((

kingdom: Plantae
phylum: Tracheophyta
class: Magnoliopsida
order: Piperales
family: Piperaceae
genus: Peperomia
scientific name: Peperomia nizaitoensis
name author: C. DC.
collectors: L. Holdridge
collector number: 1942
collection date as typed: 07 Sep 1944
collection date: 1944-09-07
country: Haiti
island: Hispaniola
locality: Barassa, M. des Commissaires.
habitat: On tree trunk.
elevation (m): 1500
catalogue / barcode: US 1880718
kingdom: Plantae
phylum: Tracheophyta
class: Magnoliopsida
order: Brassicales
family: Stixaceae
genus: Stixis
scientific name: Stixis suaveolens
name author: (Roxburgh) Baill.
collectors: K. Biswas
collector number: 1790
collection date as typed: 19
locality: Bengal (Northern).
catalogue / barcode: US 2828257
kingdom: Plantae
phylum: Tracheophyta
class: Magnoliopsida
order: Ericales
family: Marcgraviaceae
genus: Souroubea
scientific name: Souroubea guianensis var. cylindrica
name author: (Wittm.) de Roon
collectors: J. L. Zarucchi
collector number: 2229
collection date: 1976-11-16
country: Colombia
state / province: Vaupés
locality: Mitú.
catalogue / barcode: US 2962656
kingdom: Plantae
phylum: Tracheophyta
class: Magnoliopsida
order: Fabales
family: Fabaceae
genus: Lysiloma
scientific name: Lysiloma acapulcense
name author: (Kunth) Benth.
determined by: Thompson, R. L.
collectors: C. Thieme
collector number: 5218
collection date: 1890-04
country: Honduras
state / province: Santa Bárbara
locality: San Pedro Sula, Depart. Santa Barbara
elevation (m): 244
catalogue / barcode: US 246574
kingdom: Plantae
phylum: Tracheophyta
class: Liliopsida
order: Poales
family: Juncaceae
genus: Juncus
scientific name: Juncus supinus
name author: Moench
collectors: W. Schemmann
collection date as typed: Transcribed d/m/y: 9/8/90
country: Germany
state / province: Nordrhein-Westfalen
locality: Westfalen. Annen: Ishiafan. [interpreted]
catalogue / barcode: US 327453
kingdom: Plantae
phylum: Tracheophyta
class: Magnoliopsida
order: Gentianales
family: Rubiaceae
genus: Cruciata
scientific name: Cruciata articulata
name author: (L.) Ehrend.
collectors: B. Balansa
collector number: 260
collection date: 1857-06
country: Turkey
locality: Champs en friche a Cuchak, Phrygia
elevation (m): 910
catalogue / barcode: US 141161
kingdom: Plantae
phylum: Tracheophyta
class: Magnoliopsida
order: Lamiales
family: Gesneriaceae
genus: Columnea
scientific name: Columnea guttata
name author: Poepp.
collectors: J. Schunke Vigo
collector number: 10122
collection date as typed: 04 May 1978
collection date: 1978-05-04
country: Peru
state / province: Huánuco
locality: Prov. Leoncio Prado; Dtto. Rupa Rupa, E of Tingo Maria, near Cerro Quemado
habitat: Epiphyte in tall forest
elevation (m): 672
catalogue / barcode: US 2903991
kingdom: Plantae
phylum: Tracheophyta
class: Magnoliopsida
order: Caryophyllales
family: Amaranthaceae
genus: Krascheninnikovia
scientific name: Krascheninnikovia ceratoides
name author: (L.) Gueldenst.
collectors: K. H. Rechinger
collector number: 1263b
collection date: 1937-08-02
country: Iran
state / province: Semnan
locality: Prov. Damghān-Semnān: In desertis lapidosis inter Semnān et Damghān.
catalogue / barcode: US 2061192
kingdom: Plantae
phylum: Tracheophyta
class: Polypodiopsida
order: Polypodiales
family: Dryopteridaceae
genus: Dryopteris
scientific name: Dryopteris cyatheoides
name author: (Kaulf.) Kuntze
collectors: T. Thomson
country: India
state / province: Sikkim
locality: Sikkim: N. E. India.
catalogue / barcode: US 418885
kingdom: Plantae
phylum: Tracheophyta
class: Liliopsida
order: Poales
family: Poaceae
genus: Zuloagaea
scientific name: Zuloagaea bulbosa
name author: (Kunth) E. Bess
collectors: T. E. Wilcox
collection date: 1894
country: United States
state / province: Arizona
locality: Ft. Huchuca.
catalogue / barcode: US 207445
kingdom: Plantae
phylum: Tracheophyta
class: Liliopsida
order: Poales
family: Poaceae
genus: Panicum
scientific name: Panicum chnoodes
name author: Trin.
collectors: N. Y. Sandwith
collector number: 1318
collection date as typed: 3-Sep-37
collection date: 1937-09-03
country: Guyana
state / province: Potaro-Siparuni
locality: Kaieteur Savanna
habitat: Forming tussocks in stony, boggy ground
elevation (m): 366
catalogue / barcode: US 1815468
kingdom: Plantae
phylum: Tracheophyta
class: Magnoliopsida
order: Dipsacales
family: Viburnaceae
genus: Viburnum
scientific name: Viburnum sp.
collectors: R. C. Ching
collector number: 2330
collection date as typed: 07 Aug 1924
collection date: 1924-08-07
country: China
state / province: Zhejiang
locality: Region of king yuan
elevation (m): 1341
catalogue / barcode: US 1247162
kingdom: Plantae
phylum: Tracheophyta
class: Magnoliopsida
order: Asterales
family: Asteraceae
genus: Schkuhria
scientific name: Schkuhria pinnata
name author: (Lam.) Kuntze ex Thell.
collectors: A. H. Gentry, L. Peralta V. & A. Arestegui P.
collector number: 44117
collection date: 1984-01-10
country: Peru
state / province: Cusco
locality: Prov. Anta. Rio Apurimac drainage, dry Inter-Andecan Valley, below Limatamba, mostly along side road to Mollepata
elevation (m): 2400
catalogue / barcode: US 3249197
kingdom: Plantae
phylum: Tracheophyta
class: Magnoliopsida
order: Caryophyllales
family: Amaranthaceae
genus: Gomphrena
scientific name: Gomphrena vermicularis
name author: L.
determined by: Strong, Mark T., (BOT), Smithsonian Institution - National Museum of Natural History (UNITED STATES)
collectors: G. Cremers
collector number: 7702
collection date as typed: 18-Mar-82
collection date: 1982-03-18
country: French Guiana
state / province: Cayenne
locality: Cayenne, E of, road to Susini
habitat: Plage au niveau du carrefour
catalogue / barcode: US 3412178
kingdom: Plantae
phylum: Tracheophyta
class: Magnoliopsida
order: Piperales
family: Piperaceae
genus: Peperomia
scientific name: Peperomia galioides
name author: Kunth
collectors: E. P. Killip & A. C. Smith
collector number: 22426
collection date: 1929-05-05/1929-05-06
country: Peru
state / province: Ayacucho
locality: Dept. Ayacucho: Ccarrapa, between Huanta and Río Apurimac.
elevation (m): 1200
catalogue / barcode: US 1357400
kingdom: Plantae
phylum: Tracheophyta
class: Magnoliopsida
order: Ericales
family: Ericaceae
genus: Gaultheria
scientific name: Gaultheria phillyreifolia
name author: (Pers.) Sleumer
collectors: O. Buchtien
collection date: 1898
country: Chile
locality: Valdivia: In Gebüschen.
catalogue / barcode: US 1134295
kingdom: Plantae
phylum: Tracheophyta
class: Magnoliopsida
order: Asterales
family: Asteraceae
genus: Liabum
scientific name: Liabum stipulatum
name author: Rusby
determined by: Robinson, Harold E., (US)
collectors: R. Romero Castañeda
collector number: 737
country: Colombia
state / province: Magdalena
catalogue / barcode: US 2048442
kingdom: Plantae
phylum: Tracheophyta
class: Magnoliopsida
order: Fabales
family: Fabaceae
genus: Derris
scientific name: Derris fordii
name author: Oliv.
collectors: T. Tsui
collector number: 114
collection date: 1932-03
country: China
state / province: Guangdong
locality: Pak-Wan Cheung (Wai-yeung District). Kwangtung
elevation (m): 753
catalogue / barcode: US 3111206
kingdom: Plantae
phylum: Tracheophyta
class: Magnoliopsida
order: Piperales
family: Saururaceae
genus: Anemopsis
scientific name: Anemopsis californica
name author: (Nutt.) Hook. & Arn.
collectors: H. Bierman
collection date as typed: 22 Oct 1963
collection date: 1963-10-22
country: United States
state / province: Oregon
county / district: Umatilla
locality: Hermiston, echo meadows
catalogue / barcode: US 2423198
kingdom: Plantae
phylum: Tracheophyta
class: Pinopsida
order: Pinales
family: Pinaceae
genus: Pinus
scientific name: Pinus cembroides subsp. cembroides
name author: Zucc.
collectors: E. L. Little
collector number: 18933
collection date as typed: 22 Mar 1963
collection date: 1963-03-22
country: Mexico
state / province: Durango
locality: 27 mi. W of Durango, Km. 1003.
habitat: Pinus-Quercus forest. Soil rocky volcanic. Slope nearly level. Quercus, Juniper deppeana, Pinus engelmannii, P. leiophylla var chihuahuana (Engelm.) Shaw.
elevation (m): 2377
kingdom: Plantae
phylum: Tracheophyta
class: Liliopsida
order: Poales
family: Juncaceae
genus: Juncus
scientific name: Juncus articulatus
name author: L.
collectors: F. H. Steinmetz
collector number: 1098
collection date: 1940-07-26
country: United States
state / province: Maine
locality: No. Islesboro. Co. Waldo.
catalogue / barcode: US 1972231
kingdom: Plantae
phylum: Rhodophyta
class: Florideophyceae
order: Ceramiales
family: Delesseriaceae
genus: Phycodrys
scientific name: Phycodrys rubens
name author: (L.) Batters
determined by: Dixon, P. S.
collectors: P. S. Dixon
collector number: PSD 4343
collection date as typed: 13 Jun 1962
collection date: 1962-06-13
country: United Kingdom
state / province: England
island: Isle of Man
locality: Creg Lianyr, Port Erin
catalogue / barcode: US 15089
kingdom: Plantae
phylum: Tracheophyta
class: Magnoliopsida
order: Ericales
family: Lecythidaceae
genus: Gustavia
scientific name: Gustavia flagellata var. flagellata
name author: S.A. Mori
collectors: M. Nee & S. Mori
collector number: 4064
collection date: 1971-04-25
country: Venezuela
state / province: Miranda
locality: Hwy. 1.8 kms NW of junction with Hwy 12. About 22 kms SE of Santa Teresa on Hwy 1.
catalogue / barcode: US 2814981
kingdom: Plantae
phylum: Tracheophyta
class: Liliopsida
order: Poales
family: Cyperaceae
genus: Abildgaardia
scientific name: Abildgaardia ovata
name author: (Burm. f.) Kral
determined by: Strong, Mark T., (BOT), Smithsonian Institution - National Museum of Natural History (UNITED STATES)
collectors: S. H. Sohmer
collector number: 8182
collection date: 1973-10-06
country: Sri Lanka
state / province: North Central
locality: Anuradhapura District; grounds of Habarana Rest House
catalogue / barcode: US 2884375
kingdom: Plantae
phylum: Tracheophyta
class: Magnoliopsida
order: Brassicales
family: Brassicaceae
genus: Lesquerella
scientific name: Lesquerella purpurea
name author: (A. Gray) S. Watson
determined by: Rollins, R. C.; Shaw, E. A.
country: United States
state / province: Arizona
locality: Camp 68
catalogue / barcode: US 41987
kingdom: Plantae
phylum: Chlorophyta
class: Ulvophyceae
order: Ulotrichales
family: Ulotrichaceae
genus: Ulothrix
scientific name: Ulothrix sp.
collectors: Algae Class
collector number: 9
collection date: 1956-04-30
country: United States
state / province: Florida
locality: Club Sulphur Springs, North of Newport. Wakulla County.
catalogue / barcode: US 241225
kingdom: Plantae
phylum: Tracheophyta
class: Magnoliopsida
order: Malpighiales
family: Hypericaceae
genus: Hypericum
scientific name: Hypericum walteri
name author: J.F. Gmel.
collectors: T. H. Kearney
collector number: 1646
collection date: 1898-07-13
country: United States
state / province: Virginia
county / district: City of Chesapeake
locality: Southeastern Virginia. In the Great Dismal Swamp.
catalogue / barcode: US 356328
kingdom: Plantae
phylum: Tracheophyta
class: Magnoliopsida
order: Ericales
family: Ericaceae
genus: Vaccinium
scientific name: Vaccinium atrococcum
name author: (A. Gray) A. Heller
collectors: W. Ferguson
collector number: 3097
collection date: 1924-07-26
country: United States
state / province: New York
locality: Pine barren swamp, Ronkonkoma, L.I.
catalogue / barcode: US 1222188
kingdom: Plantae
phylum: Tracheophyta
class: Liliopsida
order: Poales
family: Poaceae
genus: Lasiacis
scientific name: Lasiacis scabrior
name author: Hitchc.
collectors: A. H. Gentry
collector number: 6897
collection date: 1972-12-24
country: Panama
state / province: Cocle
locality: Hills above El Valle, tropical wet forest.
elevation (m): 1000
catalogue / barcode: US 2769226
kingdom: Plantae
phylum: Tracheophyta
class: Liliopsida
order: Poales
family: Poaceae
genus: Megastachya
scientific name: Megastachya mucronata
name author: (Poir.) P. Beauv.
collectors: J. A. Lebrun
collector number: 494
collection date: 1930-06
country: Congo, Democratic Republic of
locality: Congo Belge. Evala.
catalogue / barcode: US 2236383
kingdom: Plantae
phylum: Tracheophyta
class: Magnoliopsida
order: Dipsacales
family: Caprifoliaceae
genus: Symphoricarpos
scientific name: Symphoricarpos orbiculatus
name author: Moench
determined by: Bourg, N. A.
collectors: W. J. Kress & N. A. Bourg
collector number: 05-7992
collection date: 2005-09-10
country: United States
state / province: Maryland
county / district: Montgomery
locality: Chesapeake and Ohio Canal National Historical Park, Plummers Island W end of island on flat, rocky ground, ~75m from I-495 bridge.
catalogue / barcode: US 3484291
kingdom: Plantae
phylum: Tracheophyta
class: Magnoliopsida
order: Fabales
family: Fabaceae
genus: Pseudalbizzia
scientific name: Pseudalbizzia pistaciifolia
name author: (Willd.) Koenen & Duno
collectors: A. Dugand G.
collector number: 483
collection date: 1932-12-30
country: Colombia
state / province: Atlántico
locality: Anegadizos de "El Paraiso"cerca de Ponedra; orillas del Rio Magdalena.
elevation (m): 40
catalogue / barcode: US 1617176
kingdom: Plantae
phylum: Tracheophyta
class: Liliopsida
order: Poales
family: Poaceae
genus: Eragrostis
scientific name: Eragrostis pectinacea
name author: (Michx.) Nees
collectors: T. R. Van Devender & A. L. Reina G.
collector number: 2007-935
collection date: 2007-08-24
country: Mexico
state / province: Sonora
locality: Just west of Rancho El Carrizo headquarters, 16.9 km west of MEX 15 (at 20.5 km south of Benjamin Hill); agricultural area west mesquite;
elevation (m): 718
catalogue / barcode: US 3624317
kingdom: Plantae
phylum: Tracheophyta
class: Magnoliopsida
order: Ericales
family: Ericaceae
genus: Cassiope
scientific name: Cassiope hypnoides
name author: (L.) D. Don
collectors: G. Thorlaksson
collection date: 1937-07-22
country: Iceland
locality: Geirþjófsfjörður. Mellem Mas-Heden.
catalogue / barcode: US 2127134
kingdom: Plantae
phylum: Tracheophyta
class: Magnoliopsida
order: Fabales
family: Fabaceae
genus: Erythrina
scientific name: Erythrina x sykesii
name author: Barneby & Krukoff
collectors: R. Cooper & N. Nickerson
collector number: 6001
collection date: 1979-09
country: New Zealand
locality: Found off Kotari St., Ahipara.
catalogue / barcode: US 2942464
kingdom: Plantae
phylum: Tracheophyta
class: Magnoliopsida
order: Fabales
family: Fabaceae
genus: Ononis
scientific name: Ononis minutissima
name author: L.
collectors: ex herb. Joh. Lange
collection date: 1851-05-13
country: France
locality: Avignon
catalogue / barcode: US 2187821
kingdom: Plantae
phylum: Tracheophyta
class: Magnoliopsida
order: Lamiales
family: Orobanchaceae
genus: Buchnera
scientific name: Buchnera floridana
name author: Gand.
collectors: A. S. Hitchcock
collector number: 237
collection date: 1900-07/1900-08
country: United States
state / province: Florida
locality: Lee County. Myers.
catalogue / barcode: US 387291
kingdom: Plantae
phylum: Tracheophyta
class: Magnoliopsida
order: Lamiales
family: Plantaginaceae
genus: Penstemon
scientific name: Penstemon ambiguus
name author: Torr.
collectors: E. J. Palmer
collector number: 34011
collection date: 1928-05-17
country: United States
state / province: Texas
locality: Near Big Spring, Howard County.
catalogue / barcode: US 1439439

))

• _WRITTEN EXERCISE_
Copy the lines from the one containing "locality: Mitú." through the one containing "state / province: Nordrhein-Westfalen", changing nothing.

• _EXPECTED OUTPUT_
locality: Mitú.
catalogue / barcode: US 2962656
kingdom: Plantae
phylum: Tracheophyta
class: Magnoliopsida
order: Fabales
family: Fabaceae
genus: Lysiloma
scientific name: Lysiloma acapulcense
name author: (Kunth) Benth.
determined by: Thompson, R. L.
collectors: C. Thieme
collector number: 5218
collection date: 1890-04
country: Honduras
state / province: Santa Bárbara
locality: San Pedro Sula, Depart. Santa Barbara
elevation (m): 244
catalogue / barcode: US 246574
kingdom: Plantae
phylum: Tracheophyta
class: Liliopsida
order: Poales
family: Juncaceae
genus: Juncus
scientific name: Juncus supinus
name author: Moench
collectors: W. Schemmann
collection date as typed: Transcribed d/m/y: 9/8/90
country: Germany
state / province: Nordrhein-Westfalen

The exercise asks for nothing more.